The answer to that is no. The object is unchanged. In fact, the object stored in the class is a function. That's right, a function. Try reaching into Person.__dict__ to get it and what you get is a function object. It isn't until you do an attribute access on the class object (Person.how_old) that the method object appears, so the method is like a view on the function, it's not "native".

How does that work? You already know: descriptors.

func = Person.__dict__['how_old']
print func
# <function how_old at 0xb749e994>

print Person.how_old
# <unbound method Person.how_old>
print func.__get__(None, Person)
# <unbound method Person.how_old>

person = Person(4)
print person.how_old
# <bound method Person.how_old of <__main__.Person object at 0xb73f5eec>>
print func.__get__(person, Person)
# <bound method Person.how_old of <__main__.Person object at 0xb73f5eec>>

Function objects implement the descriptor protocol. Getting the function through the class (ie. getting the method) is equivalent to calling the function object's __get__ method with that class object as the type. This returns an unbound method (meaning bound to a class, but not to an instance of that class).

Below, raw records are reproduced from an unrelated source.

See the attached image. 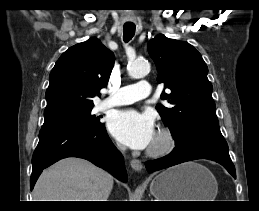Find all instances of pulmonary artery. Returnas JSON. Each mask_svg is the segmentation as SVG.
I'll use <instances>...</instances> for the list:
<instances>
[{"label": "pulmonary artery", "mask_w": 259, "mask_h": 211, "mask_svg": "<svg viewBox=\"0 0 259 211\" xmlns=\"http://www.w3.org/2000/svg\"><path fill=\"white\" fill-rule=\"evenodd\" d=\"M151 89L147 81H140L133 85L124 86L115 91L101 103V108L128 105L147 98Z\"/></svg>", "instance_id": "pulmonary-artery-1"}]
</instances>
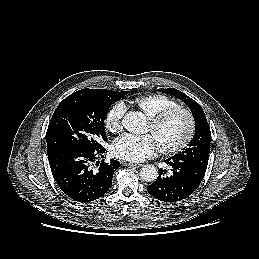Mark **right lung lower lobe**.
<instances>
[{"label": "right lung lower lobe", "instance_id": "98d812e1", "mask_svg": "<svg viewBox=\"0 0 259 259\" xmlns=\"http://www.w3.org/2000/svg\"><path fill=\"white\" fill-rule=\"evenodd\" d=\"M105 148L89 150L85 148L62 149L48 155L50 168L61 190L73 200L90 202L104 195L112 185V177L121 165L111 159L105 163L97 161L98 170L91 164L99 156L103 157Z\"/></svg>", "mask_w": 259, "mask_h": 259}]
</instances>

If you also give it an instance of the class you get a bound method.

So there you have it, classes and methods. Simple, right? Well, ish. One last thing: is the bound/unbound method object created on the fly? As in: does Python perform an object allocation every time you access a method? Because that would be... bad. Well, it doesn't. At least as far as the user can tell, it's always the same object with the same memory address.